Continue placing points around your subject until you’ve completely outlined it. To close the path and create a contained shape, hold down the Ctrl key (use Command on a Mac) and click the very first anchor point that you placed.
Remember, you can adjust the placement of each point on your path at any point, and you can use the handles attached to each point to control the curves on either side of the point.
If you hold down the Ctrl / Command key while moving a handle, you can adjust each line independently, or you can hold down the Shift key while moving a handle to align both sides and create a smooth curve.
If you accidentally change tools and your path seems to disappear, don’t worry! It’s not really gone, it just got deselected. Open the Paths panel next to the Layers panel in the bottom right corner of the GIMP interface, and select the path you were working on.
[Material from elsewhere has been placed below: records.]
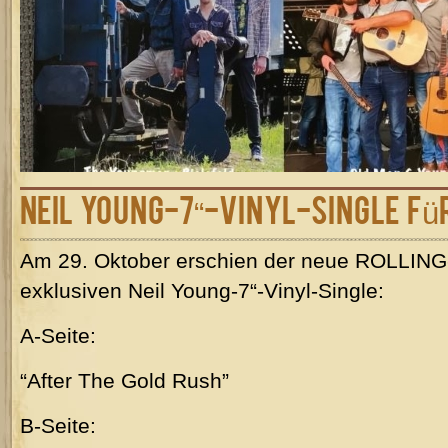
Neil Young-7“-Vinyl-Single f
Am 29. Oktober erschien der neue ROLLING
exklusiven Neil Young-7“-Vinyl-Single:
A-Seite:
“After The Gold Rush”
B-Seite:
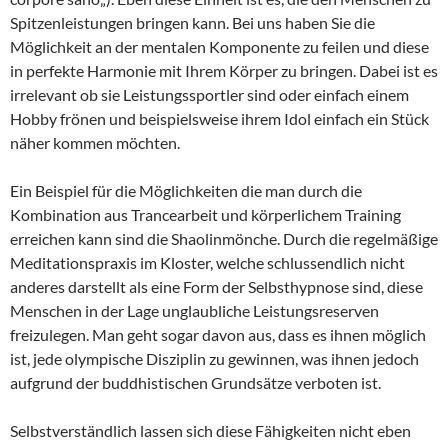
Spitzenleistungen bringen kann. Bei uns haben Sie die
Möglichkeit an der mentalen Komponente zu feilen und diese
in perfekte Harmonie mit Ihrem Körper zu bringen. Dabei ist es
irrelevant ob sie Leistungssportler sind oder einfach einem
Hobby frönen und beispielsweise ihrem Idol einfach ein Stück
näher kommen möchten.
Ein Beispiel für die Möglichkeiten die man durch die
Kombination aus Trancearbeit und körperlichem Training
erreichen kann sind die Shaolinmönche. Durch die regelmäßige
Meditationspraxis im Kloster, welche schlussendlich nicht
anderes darstellt als eine Form der Selbsthypnose sind, diese
Menschen in der Lage unglaubliche Leistungsreserven
freizulegen. Man geht sogar davon aus, dass es ihnen möglich
ist, jede olympische Disziplin zu gewinnen, was ihnen jedoch
aufgrund der buddhistischen Grundsätze verboten ist.
Selbstverständlich lassen sich diese Fähigkeiten nicht eben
It should be visible and editable again in the main document window.
Step 3: Filling Your Silhouette
Once your silhouette path is complete, it’s time to fill it with your chosen color. Make sure that the Silhouette Layer is still selected in the Layers panel before you continue, or you’ll put your silhouette on the wrong layer.
With the Paths tool still active, go to the Tool Options panel and click the Fill Path button.
GIMP will open a small dialog window with a couple of basic options. Select Solid color, and click Fill. GIMP will use your currently active foreground color to fill the path with pixels.
Step 4: Fill in the Background
For the final step, you can choose to put your silhouette on a solid color background. You can make this any color you want, of course, but the simplest option is plain white for maximum contrast with a black silhouette.
Make sure that you select the Background Layer in the Layers panel, or you’ll accidentally wipe out your silhouette!
You can use the Bucket Fill tool set to white to fill the background, or you can press Ctrl + , or Ctrl + . to fill the background with your currently selected foreground or background colors.
A Final Word
Congratulations, you’ve just learned how to make a silhouette in GIMP in two different ways! You can use these same techniques on just about anything that you want to make a silhouette of, so feel free to experiment.
The automatic method works best on images that have a clearly defined subject and background, but even if the automatic selection method doesn’t give you a good silhouette, your skills with the Paths tool will turn your silhouette project into a success.